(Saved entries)
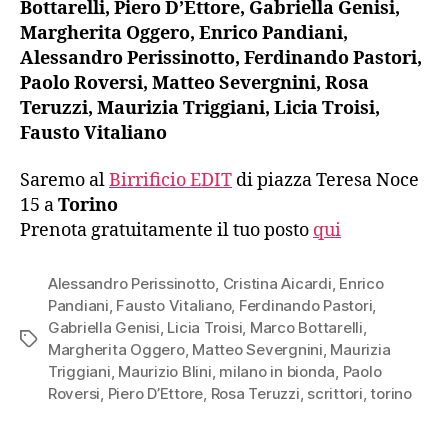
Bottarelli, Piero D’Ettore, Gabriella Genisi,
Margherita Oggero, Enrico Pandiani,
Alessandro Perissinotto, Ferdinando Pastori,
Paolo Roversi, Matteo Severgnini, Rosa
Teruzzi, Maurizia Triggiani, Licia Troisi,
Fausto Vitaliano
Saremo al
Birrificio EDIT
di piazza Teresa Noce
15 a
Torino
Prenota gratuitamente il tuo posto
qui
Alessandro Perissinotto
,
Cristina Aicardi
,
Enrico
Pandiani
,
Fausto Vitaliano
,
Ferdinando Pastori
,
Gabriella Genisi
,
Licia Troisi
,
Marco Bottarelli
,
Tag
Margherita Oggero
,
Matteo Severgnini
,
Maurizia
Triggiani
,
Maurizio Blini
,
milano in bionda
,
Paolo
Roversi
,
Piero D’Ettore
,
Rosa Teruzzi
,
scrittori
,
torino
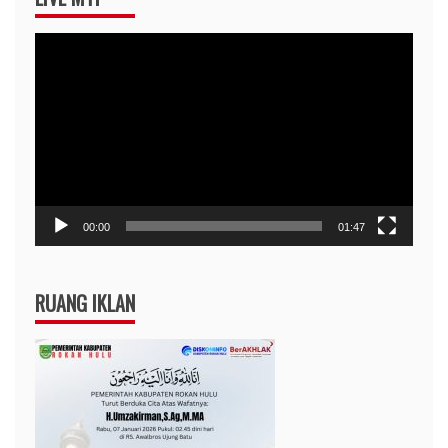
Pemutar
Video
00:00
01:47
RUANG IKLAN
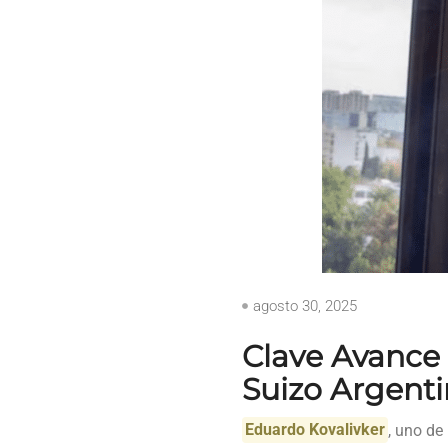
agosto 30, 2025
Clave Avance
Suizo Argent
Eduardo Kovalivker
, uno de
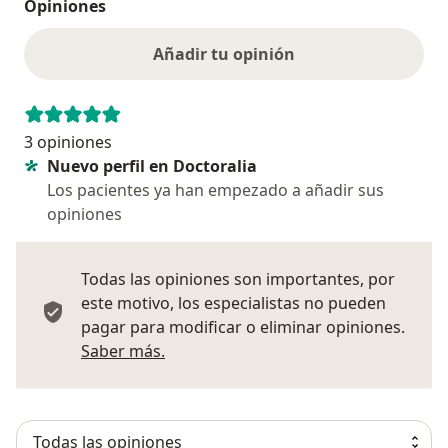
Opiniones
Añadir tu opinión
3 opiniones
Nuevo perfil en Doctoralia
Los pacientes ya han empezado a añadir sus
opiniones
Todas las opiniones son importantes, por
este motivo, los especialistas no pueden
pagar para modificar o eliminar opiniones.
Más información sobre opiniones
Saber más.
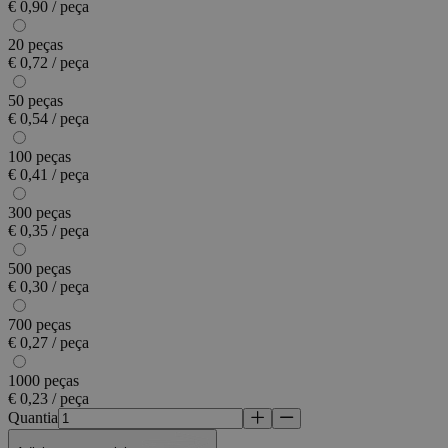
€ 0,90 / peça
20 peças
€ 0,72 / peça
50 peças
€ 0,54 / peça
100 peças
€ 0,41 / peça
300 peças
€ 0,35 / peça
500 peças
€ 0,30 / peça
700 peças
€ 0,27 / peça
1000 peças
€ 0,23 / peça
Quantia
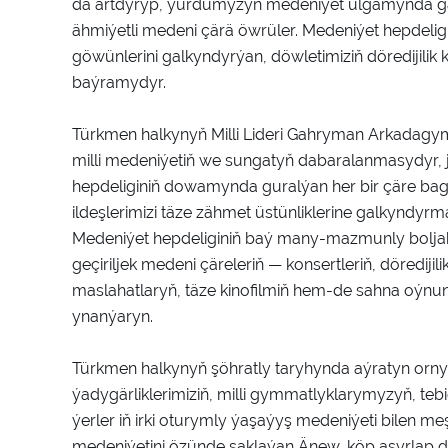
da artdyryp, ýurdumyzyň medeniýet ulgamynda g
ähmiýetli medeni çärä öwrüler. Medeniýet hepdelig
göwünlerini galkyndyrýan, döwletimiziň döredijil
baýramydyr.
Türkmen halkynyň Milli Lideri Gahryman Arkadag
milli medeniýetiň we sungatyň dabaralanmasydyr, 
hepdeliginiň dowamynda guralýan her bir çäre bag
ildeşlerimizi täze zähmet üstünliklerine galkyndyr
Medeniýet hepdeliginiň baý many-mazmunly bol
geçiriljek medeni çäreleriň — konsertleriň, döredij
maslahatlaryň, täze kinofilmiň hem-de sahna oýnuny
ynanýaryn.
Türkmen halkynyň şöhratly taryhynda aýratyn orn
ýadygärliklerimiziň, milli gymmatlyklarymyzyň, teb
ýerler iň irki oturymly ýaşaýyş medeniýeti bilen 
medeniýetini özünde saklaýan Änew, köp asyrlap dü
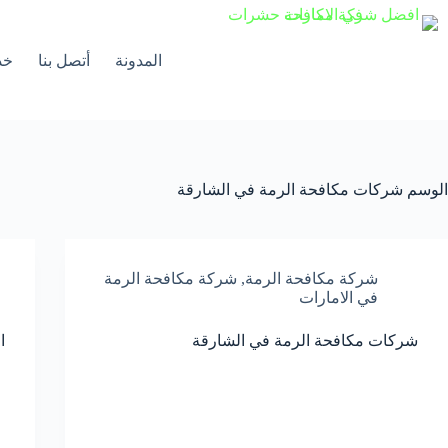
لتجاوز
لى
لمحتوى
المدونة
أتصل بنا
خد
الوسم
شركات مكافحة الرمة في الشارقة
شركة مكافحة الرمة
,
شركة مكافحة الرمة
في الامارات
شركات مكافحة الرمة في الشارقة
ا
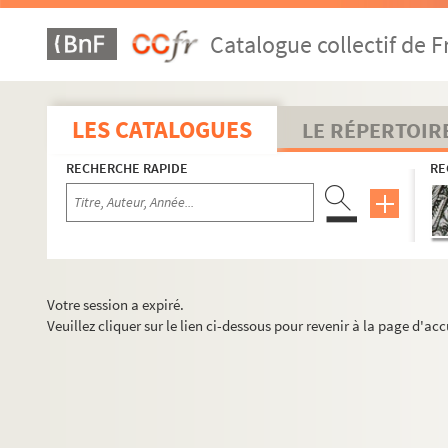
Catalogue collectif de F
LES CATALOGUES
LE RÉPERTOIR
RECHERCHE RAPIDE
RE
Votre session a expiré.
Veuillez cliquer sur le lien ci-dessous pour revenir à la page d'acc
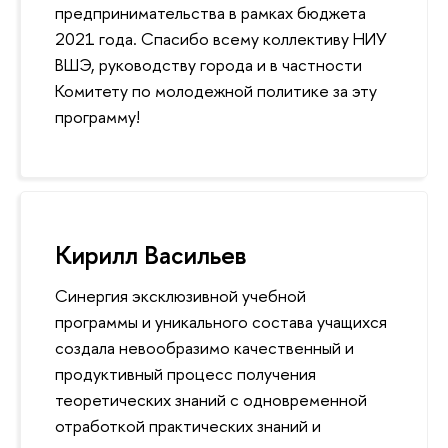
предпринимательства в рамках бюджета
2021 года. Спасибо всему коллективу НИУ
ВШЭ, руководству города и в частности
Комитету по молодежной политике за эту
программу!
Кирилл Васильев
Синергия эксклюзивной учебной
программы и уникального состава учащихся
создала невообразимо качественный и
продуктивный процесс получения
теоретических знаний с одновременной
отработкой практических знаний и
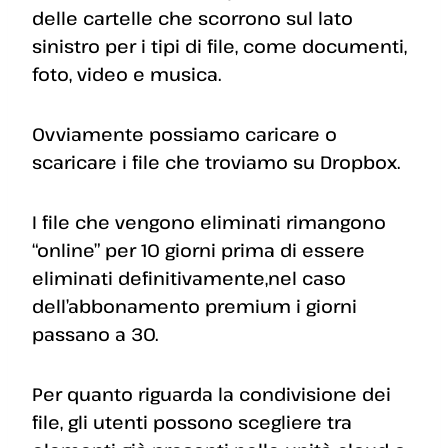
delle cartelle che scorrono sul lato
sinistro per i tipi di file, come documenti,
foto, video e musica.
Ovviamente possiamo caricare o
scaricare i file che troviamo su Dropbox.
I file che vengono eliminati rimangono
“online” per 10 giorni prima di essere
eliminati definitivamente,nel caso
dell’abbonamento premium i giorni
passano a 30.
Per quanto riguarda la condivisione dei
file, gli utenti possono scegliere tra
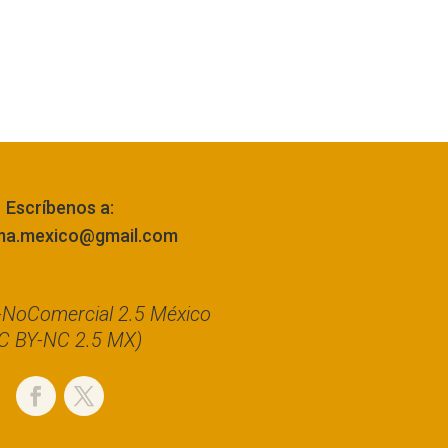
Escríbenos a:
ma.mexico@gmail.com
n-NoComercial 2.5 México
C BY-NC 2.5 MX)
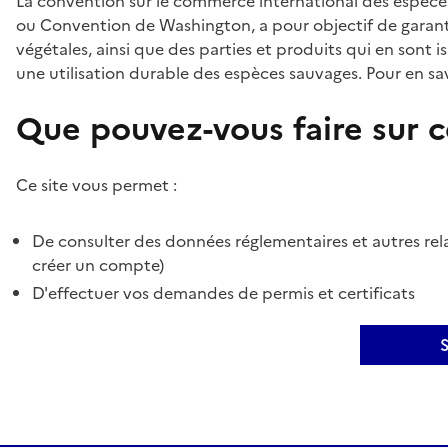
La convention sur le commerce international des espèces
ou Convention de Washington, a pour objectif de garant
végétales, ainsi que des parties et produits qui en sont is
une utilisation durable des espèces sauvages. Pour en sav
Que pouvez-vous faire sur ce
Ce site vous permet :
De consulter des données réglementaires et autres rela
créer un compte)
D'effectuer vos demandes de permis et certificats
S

* * *

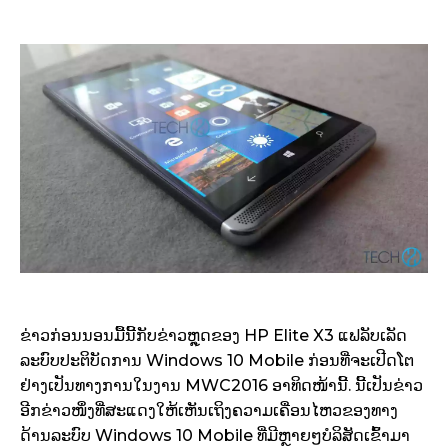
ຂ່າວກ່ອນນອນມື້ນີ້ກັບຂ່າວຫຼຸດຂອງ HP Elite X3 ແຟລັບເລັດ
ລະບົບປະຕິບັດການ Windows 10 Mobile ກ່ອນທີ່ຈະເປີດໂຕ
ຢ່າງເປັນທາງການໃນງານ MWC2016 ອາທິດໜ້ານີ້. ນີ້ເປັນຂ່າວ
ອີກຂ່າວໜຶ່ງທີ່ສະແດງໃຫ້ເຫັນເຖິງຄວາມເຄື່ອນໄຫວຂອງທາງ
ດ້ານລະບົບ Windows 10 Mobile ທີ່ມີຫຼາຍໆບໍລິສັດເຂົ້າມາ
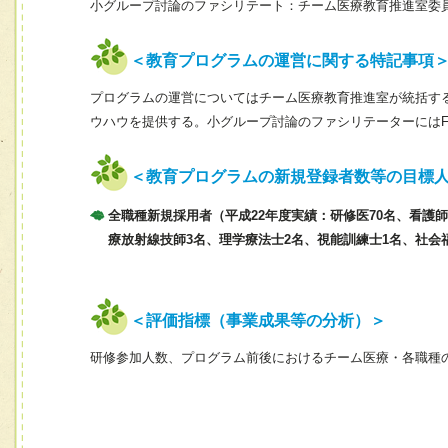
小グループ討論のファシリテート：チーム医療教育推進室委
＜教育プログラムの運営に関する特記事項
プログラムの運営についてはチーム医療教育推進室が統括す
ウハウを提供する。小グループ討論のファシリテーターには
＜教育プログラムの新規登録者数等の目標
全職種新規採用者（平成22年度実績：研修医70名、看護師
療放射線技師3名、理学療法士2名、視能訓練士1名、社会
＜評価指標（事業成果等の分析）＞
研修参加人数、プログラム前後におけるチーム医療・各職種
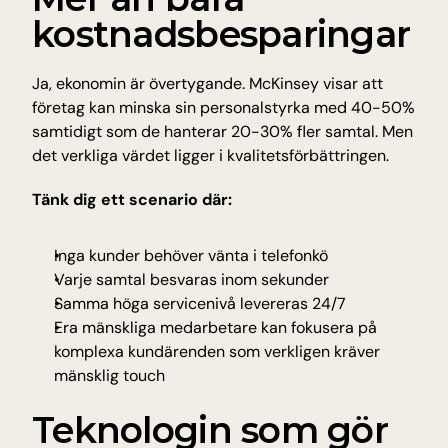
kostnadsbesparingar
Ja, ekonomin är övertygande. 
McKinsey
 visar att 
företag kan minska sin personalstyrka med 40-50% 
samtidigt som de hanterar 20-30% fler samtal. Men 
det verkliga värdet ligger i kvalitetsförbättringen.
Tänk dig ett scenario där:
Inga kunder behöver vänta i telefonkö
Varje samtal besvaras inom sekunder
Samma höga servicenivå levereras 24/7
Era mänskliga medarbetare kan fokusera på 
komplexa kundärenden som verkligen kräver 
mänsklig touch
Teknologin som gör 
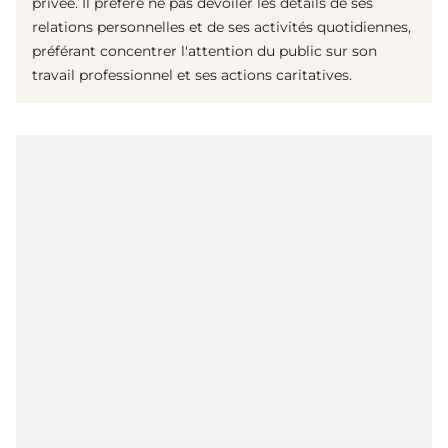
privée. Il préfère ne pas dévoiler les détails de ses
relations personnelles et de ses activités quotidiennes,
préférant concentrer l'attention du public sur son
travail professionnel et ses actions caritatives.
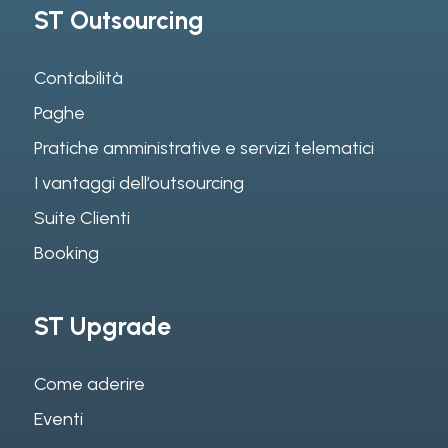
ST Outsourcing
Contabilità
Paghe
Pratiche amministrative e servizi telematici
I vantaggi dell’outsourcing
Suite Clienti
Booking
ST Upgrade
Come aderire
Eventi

> _What to work on_:
Repeat the lines in the records from the line with "privée. Il préfère" to the line with "travail professionnel et", both included.

> _Answer for the task_:
privée. Il préfère ne pas dévoiler les détails de ses
relations personnelles et de ses activités quotidiennes,
préférant concentrer l'attention du public sur son
travail professionnel et ses actions caritatives.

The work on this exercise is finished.